- _What the task requires_
Rewrite the stretch of the pull request description below from "[SPARK-56498][SS] Implement decoupled" through "race in-flight maintenance.", changing "snapshotting" to "checkpointing".

- _Selected excerpt_
+-------+
[SPARK-56498][SS] Implement decoupled state store maintenance by liviazhu · Pull Request #56793 · apache/spark

liviazhu · 2026-06-25T23:23:12Z

What changes were proposed in this pull request?

This redesigns state store maintenance so that snapshotting and cleanup run as independent operations that cannot starve each other, and so that closing a provider cannot race in-flight maintenance.

Maintenance is split into two operations on StateStoreProvider — doSnapshotMaintenance() and doCleanupMaintenance() (with doMaintenance() retained as the combination of the two) — implemented for the HDFS and RocksDB providers. The maintenance scheduler submits these as separate tasks per provider, each tracked by its own partition set (snapshotPartitions / cleanupPartitions) so that concurrency is bounded per provider per operation type. The two operation types run on separate thread pools — a high-priority snapshot pool and a low-priority cleanup pool — sized from the total maintenance thread count by a new snapshotToCleanupThreadRatio config, so a saturated pool of one type cannot block the other.

Each provider carries a fair ReentrantReadWriteLock. Maintenance operations hold the read lock and close holds the write lock, so close waits for any in-flight maintenance to finish, and a maintenance task skips itself (without blocking) when a close is already in progress.

Providers that need to be unloaded are placed on a queue (unloadedProvidersToClose). Each queue entry is tagged with the maintenance still required before close, and the query thread triggers an immediate scheduler cycle (MaintenanceTask.triggerNow) when it queues a provider, so unload happens promptly instead of waiting for the next periodic maintenance tick.

Why are the changes needed?

The previous maintenance model ran snapshotting and cleanup as a single operation on a shared thread pool, so a slow or blocked operation of one kind could starve the other, and close could race with in-flight maintenance on the same provider. Decoupling the two operations, bounding concurrency per provider, isolating them on separate pools, and guarding close with a read/write lock addresses these issues.

Does this PR introduce any user-facing change?

Yes, two internal configurations change:

New spark.sql.streaming.stateStore.snapshotToCleanupThreadRatio (default 0.5): the fraction of maintenance threads allocated to the snapshot pool; the remainder go to the cleanup pool.
spark.sql.streaming.stateStore.numStateStoreMaintenanceThreads is now the total split across both pools, with a minimum of 2 (previously 1); its default changes from max(cores / 4, 1) to max(cores / 4, 2).
+-------+
- _Extracted records_

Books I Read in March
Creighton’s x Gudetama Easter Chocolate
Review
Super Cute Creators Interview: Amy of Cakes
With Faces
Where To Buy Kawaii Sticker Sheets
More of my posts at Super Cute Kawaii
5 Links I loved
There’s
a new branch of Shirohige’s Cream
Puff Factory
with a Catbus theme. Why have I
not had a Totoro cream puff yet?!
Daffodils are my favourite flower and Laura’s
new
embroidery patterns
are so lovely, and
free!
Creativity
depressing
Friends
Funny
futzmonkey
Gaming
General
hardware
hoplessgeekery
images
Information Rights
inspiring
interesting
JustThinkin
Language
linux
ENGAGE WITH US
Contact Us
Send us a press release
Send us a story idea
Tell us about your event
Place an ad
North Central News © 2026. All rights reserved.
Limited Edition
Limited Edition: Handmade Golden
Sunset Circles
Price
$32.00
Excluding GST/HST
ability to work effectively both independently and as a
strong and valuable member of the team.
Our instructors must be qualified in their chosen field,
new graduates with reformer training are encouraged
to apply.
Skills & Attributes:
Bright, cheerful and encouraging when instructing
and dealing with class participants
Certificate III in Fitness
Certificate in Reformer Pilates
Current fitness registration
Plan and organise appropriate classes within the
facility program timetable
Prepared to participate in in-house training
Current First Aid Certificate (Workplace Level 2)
+-------+
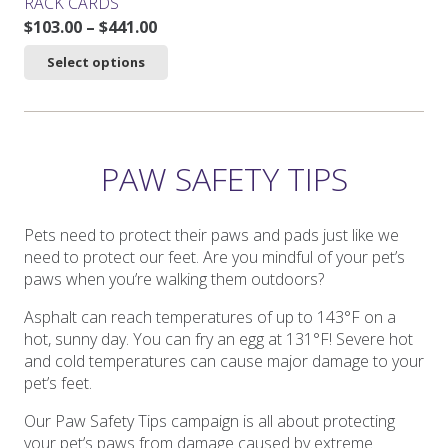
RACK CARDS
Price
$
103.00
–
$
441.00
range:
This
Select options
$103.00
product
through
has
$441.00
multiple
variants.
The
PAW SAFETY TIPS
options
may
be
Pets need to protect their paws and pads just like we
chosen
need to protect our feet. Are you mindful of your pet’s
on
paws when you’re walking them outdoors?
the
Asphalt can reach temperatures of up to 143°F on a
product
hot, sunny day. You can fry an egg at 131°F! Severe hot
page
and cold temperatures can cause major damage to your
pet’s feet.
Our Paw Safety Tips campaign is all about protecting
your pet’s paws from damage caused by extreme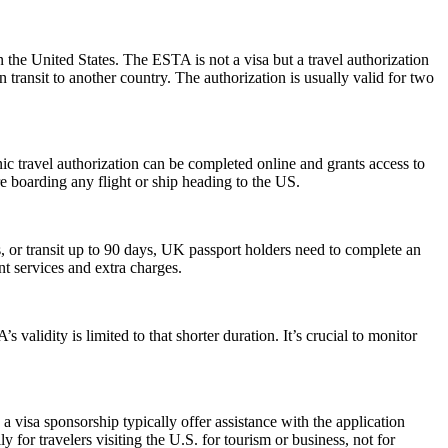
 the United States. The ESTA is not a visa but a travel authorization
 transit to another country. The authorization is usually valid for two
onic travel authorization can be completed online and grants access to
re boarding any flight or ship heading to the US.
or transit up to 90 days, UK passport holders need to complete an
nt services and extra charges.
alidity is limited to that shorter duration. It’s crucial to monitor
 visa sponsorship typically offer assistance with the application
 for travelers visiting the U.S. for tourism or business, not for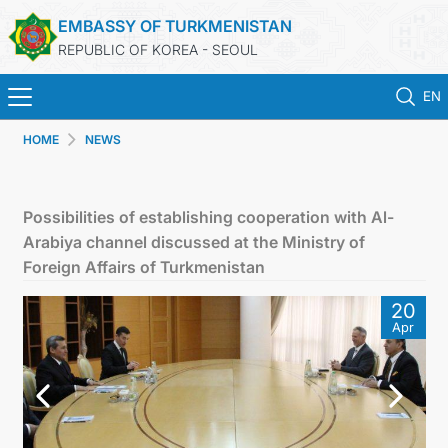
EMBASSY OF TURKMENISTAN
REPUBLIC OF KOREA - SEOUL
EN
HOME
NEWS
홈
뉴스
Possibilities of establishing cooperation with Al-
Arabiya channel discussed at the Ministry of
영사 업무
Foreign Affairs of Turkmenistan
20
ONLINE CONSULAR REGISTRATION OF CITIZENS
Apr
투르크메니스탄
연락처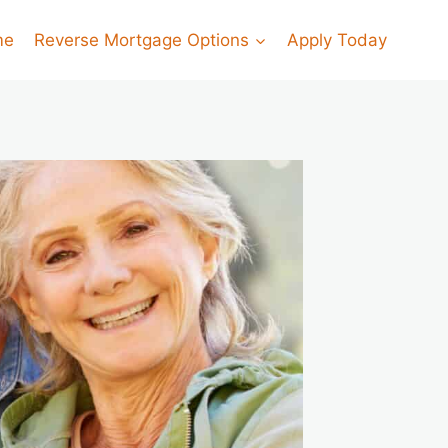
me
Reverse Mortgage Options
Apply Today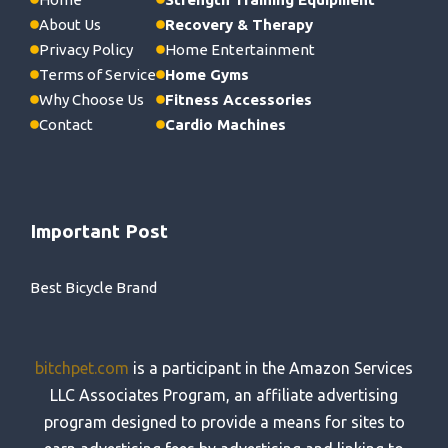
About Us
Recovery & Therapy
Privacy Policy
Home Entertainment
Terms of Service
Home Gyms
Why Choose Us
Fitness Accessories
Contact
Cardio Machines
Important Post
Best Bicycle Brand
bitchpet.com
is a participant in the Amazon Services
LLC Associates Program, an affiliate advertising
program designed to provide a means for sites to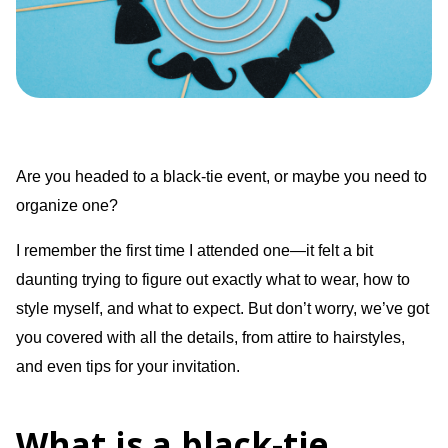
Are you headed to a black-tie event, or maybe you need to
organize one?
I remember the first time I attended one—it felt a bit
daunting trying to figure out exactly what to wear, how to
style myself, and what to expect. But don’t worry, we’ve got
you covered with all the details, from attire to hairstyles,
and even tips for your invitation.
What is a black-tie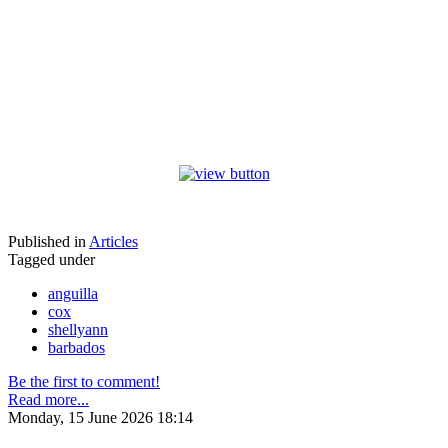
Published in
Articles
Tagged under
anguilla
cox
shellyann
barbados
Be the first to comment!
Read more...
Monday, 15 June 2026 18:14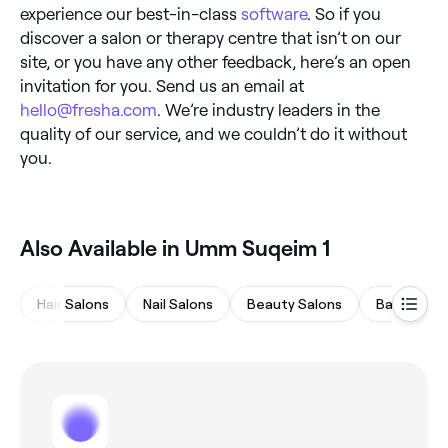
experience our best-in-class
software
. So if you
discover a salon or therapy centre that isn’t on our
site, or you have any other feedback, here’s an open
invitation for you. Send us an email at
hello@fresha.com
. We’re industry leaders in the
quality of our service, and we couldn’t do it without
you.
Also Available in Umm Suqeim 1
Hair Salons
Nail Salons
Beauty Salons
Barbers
+-------+
- _Expected output_
[SPARK-56498][SS] Implement decoupled state store maintenance by liviazhu · Pull Request #56793 · apache/spark

liviazhu · 2026-06-25T23:23:12Z

What changes were proposed in this pull request?

This redesigns state store maintenance so that checkpointing and cleanup run as independent operations that cannot starve each other, and so that closing a provider cannot race in-flight maintenance.